On Nilpotent Multipliers of Some Verbal Products of Groups

TL;DR

This paper investigates the structure and explicit formulas for the $c$-nilpotent multipliers of verbal and nilpotent products of groups, providing new insights into their homomorphic images and algebraic properties.

Contribution

It derives explicit formulas and structural descriptions for the $c$-nilpotent multiplier of verbal products, especially nilpotent products of cyclic groups, under specific divisibility and coprimality conditions.

Findings

Explicit formula for the $c$-nilpotent multiplier of the $n$th nilpotent product of certain cyclic groups.

Structural description of the $c$-nilpotent multiplier for verbal products within a variety ${ m extbf{N}}_c$.

Identification of conditions under which the homomorphic image of the $c$-nilpotent multiplier can be characterized.

Abstract

The paper is devoted to finding a homomorphic image for the $c$-nilpotent multiplier of the verbal product of a family of groups with respect to a variety ${\mathcal V}$ when ${\mathcal V} \subseteq {\mathcal N}_{c}$ or ${\mathcal N}_{c}\subseteq {\mathcal V}$. Also a structure of the $c$-nilpotent multiplier of a special case of the verbal product, the nilpotent product, of cyclic groups is given.
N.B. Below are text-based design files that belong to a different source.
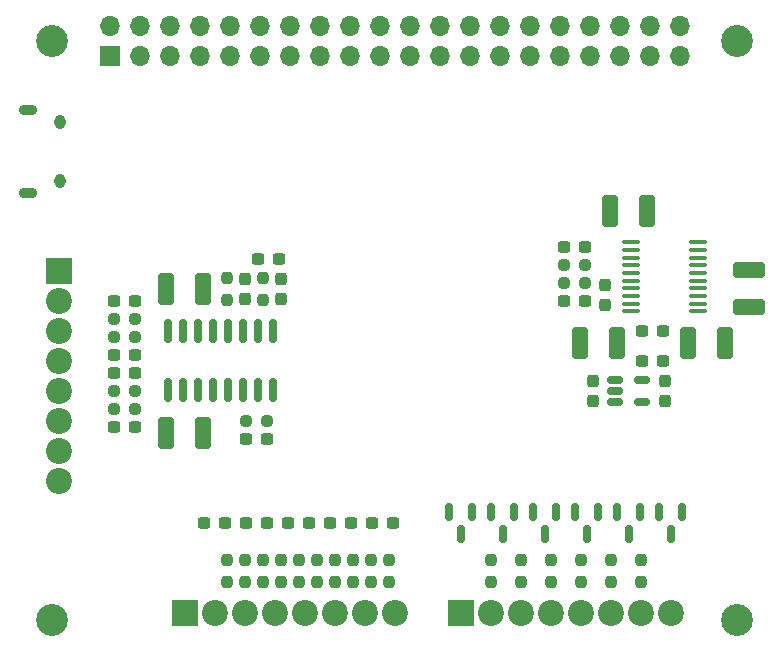
<source format=gbs>
G04 #@! TF.GenerationSoftware,KiCad,Pcbnew,(6.0.6)*
G04 #@! TF.CreationDate,2022-08-21T21:59:20+02:00*
G04 #@! TF.ProjectId,Phoniebox,50686f6e-6965-4626-9f78-2e6b69636164,rev?*
G04 #@! TF.SameCoordinates,Original*
G04 #@! TF.FileFunction,Soldermask,Bot*
G04 #@! TF.FilePolarity,Negative*
%FSLAX46Y46*%
G04 Gerber Fmt 4.6, Leading zero omitted, Abs format (unit mm)*
G04 Created by KiCad (PCBNEW (6.0.6)) date 2022-08-21 21:59:20*
%MOMM*%
%LPD*%
G01*
G04 APERTURE LIST*
G04 Aperture macros list*
%AMRoundRect*
0 Rectangle with rounded corners*
0 $1 Rounding radius*
0 $2 $3 $4 $5 $6 $7 $8 $9 X,Y pos of 4 corners*
0 Add a 4 corners polygon primitive as box body*
4,1,4,$2,$3,$4,$5,$6,$7,$8,$9,$2,$3,0*
0 Add four circle primitives for the rounded corners*
1,1,$1+$1,$2,$3*
1,1,$1+$1,$4,$5*
1,1,$1+$1,$6,$7*
1,1,$1+$1,$8,$9*
0 Add four rect primitives between the rounded corners*
20,1,$1+$1,$2,$3,$4,$5,0*
20,1,$1+$1,$4,$5,$6,$7,0*
20,1,$1+$1,$6,$7,$8,$9,0*
20,1,$1+$1,$8,$9,$2,$3,0*%
G04 Aperture macros list end*
%ADD10C,2.700000*%
%ADD11R,2.200000X2.200000*%
%ADD12C,2.200000*%
%ADD13O,0.950000X1.250000*%
%ADD14O,1.550000X0.890000*%
%ADD15R,1.700000X1.700000*%
%ADD16O,1.700000X1.700000*%
%ADD17RoundRect,0.237500X0.237500X-0.300000X0.237500X0.300000X-0.237500X0.300000X-0.237500X-0.300000X0*%
%ADD18RoundRect,0.237500X0.300000X0.237500X-0.300000X0.237500X-0.300000X-0.237500X0.300000X-0.237500X0*%
%ADD19RoundRect,0.237500X-0.237500X0.250000X-0.237500X-0.250000X0.237500X-0.250000X0.237500X0.250000X0*%
%ADD20RoundRect,0.150000X-0.150000X0.587500X-0.150000X-0.587500X0.150000X-0.587500X0.150000X0.587500X0*%
%ADD21RoundRect,0.237500X-0.300000X-0.237500X0.300000X-0.237500X0.300000X0.237500X-0.300000X0.237500X0*%
%ADD22RoundRect,0.237500X-0.237500X0.300000X-0.237500X-0.300000X0.237500X-0.300000X0.237500X0.300000X0*%
%ADD23RoundRect,0.237500X0.250000X0.237500X-0.250000X0.237500X-0.250000X-0.237500X0.250000X-0.237500X0*%
%ADD24RoundRect,0.250000X-0.412500X-1.100000X0.412500X-1.100000X0.412500X1.100000X-0.412500X1.100000X0*%
%ADD25RoundRect,0.237500X0.237500X-0.250000X0.237500X0.250000X-0.237500X0.250000X-0.237500X-0.250000X0*%
%ADD26RoundRect,0.100000X-0.637500X-0.100000X0.637500X-0.100000X0.637500X0.100000X-0.637500X0.100000X0*%
%ADD27RoundRect,0.150000X-0.150000X0.850000X-0.150000X-0.850000X0.150000X-0.850000X0.150000X0.850000X0*%
%ADD28RoundRect,0.250000X0.412500X1.100000X-0.412500X1.100000X-0.412500X-1.100000X0.412500X-1.100000X0*%
%ADD29RoundRect,0.150000X-0.512500X-0.150000X0.512500X-0.150000X0.512500X0.150000X-0.512500X0.150000X0*%
%ADD30RoundRect,0.250000X-1.100000X0.412500X-1.100000X-0.412500X1.100000X-0.412500X1.100000X0.412500X0*%
%ADD31RoundRect,0.237500X-0.250000X-0.237500X0.250000X-0.237500X0.250000X0.237500X-0.250000X0.237500X0*%
G04 APERTURE END LIST*
D10*
X161500000Y-47500000D03*
X103500000Y-96500000D03*
X103500000Y-47500000D03*
D11*
X104064000Y-66980000D03*
D12*
X104064000Y-69520000D03*
X104064000Y-72060000D03*
X104064000Y-74600000D03*
X104064000Y-77140000D03*
X104064000Y-79680000D03*
X104064000Y-82220000D03*
X104064000Y-84760000D03*
D13*
X104150972Y-59349958D03*
D14*
X101450972Y-60349958D03*
D13*
X104150972Y-54349958D03*
D14*
X101450972Y-53349958D03*
D10*
X161500000Y-96500000D03*
D11*
X114732000Y-95936000D03*
D12*
X117272000Y-95936000D03*
X119812000Y-95936000D03*
X122352000Y-95936000D03*
X124892000Y-95936000D03*
X127432000Y-95936000D03*
X129972000Y-95936000D03*
X132512000Y-95936000D03*
D11*
X138100000Y-95936000D03*
D12*
X140640000Y-95936000D03*
X143180000Y-95936000D03*
X145720000Y-95936000D03*
X148260000Y-95936000D03*
X150800000Y-95936000D03*
X153340000Y-95936000D03*
X155880000Y-95936000D03*
D15*
X108370000Y-48770000D03*
D16*
X108370000Y-46230000D03*
X110910000Y-48770000D03*
X110910000Y-46230000D03*
X113450000Y-48770000D03*
X113450000Y-46230000D03*
X115990000Y-48770000D03*
X115990000Y-46230000D03*
X118530000Y-48770000D03*
X118530000Y-46230000D03*
X121070000Y-48770000D03*
X121070000Y-46230000D03*
X123610000Y-48770000D03*
X123610000Y-46230000D03*
X126150000Y-48770000D03*
X126150000Y-46230000D03*
X128690000Y-48770000D03*
X128690000Y-46230000D03*
X131230000Y-48770000D03*
X131230000Y-46230000D03*
X133770000Y-48770000D03*
X133770000Y-46230000D03*
X136310000Y-48770000D03*
X136310000Y-46230000D03*
X138850000Y-48770000D03*
X138850000Y-46230000D03*
X141390000Y-48770000D03*
X141390000Y-46230000D03*
X143930000Y-48770000D03*
X143930000Y-46230000D03*
X146470000Y-48770000D03*
X146470000Y-46230000D03*
X149010000Y-48770000D03*
X149010000Y-46230000D03*
X151550000Y-48770000D03*
X151550000Y-46230000D03*
X154090000Y-48770000D03*
X154090000Y-46230000D03*
X156630000Y-48770000D03*
X156630000Y-46230000D03*
D17*
X122860000Y-69366500D03*
X122860000Y-67641500D03*
D18*
X148614500Y-69520000D03*
X146889500Y-69520000D03*
D19*
X130480000Y-91467500D03*
X130480000Y-93292500D03*
D20*
X140706000Y-87378500D03*
X142606000Y-87378500D03*
X141656000Y-89253500D03*
D21*
X108789500Y-75616000D03*
X110514500Y-75616000D03*
D22*
X119812000Y-67641500D03*
X119812000Y-69366500D03*
D23*
X110564500Y-78664000D03*
X108739500Y-78664000D03*
D24*
X150761500Y-61900000D03*
X153886500Y-61900000D03*
D20*
X154930000Y-87378500D03*
X156830000Y-87378500D03*
X155880000Y-89253500D03*
D19*
X153340000Y-91467500D03*
X153340000Y-93292500D03*
D25*
X128956000Y-93292500D03*
X128956000Y-91467500D03*
D23*
X110564500Y-72568000D03*
X108739500Y-72568000D03*
D19*
X145720000Y-91467500D03*
X145720000Y-93292500D03*
D25*
X132004000Y-93292500D03*
X132004000Y-91467500D03*
D26*
X152509500Y-70413000D03*
X152509500Y-69763000D03*
X152509500Y-69113000D03*
X152509500Y-68463000D03*
X152509500Y-67813000D03*
X152509500Y-67163000D03*
X152509500Y-66513000D03*
X152509500Y-65863000D03*
X152509500Y-65213000D03*
X152509500Y-64563000D03*
X158234500Y-64563000D03*
X158234500Y-65213000D03*
X158234500Y-65863000D03*
X158234500Y-66513000D03*
X158234500Y-67163000D03*
X158234500Y-67813000D03*
X158234500Y-68463000D03*
X158234500Y-69113000D03*
X158234500Y-69763000D03*
X158234500Y-70413000D03*
D22*
X149276000Y-76277500D03*
X149276000Y-78002500D03*
D20*
X147818000Y-87378500D03*
X149718000Y-87378500D03*
X148768000Y-89253500D03*
X144262000Y-87378500D03*
X146162000Y-87378500D03*
X145212000Y-89253500D03*
D24*
X157365500Y-73076000D03*
X160490500Y-73076000D03*
D27*
X113335000Y-72100000D03*
X114605000Y-72100000D03*
X115875000Y-72100000D03*
X117145000Y-72100000D03*
X118415000Y-72100000D03*
X119685000Y-72100000D03*
X120955000Y-72100000D03*
X122225000Y-72100000D03*
X122225000Y-77100000D03*
X120955000Y-77100000D03*
X119685000Y-77100000D03*
X118415000Y-77100000D03*
X117145000Y-77100000D03*
X115875000Y-77100000D03*
X114605000Y-77100000D03*
X113335000Y-77100000D03*
D28*
X151346500Y-73076000D03*
X148221500Y-73076000D03*
D25*
X119812000Y-93292500D03*
X119812000Y-91467500D03*
D18*
X125246500Y-88316000D03*
X123521500Y-88316000D03*
D29*
X151186500Y-78090000D03*
X151186500Y-77140000D03*
X151186500Y-76190000D03*
X153461500Y-76190000D03*
X153461500Y-78090000D03*
D18*
X121690500Y-88316000D03*
X119965500Y-88316000D03*
D22*
X155372000Y-76277500D03*
X155372000Y-78002500D03*
D23*
X110564500Y-71044000D03*
X108739500Y-71044000D03*
D22*
X150292000Y-68149500D03*
X150292000Y-69874500D03*
D19*
X124384000Y-91467500D03*
X124384000Y-93292500D03*
D18*
X155218500Y-74600000D03*
X153493500Y-74600000D03*
D19*
X140640000Y-91467500D03*
X140640000Y-93292500D03*
D28*
X116294500Y-68504000D03*
X113169500Y-68504000D03*
D23*
X148664500Y-67996000D03*
X146839500Y-67996000D03*
D18*
X122706500Y-65964000D03*
X120981500Y-65964000D03*
D21*
X127077500Y-88316000D03*
X128802500Y-88316000D03*
D19*
X121336000Y-91467500D03*
X121336000Y-93292500D03*
X143180000Y-91467500D03*
X143180000Y-93292500D03*
D25*
X125908000Y-93292500D03*
X125908000Y-91467500D03*
D21*
X108789500Y-74092000D03*
X110514500Y-74092000D03*
D19*
X121336000Y-67591500D03*
X121336000Y-69416500D03*
D21*
X108789500Y-69520000D03*
X110514500Y-69520000D03*
D20*
X137150000Y-87378500D03*
X139050000Y-87378500D03*
X138100000Y-89253500D03*
D19*
X150800000Y-91467500D03*
X150800000Y-93292500D03*
X118288000Y-91467500D03*
X118288000Y-93292500D03*
X148260000Y-91467500D03*
X148260000Y-93292500D03*
D18*
X118134500Y-88316000D03*
X116409500Y-88316000D03*
D21*
X130633500Y-88316000D03*
X132358500Y-88316000D03*
D20*
X151374000Y-87378500D03*
X153274000Y-87378500D03*
X152324000Y-89253500D03*
D18*
X121690500Y-81204000D03*
X119965500Y-81204000D03*
D25*
X122860000Y-93292500D03*
X122860000Y-91467500D03*
D21*
X153493500Y-72060000D03*
X155218500Y-72060000D03*
D28*
X116256000Y-80696000D03*
X113131000Y-80696000D03*
D21*
X108789500Y-80188000D03*
X110514500Y-80188000D03*
D19*
X127432000Y-91467500D03*
X127432000Y-93292500D03*
D25*
X118288000Y-69416500D03*
X118288000Y-67591500D03*
D30*
X162484000Y-66941500D03*
X162484000Y-70066500D03*
D23*
X148664500Y-66472000D03*
X146839500Y-66472000D03*
D21*
X146889500Y-64948000D03*
X148614500Y-64948000D03*
D23*
X110564500Y-77140000D03*
X108739500Y-77140000D03*
D31*
X119915500Y-79680000D03*
X121740500Y-79680000D03*
M02*

</source>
In fact, we present an explicit formula for the $c$-nilpotent multiplier of the $n$th nilpotent product of the group $G= {\bf {Z}}\stackrel{n}{*}...\stackrel{n}{*}{\bf {Z}}\stackrel{n}{*} {\bf {Z}}_{r_1}\stackrel{n}{*}...\stackrel{n}{*}{\bf{Z}}_{r_t}$, where $r_{i+1}$ divides $r_i$ for all $i$, $1 \leq i \leq t-1$, and $(p,r_1)=1$ for any prime $p$ less than or equal to $n+c$, for all positive integers $n$, $c$.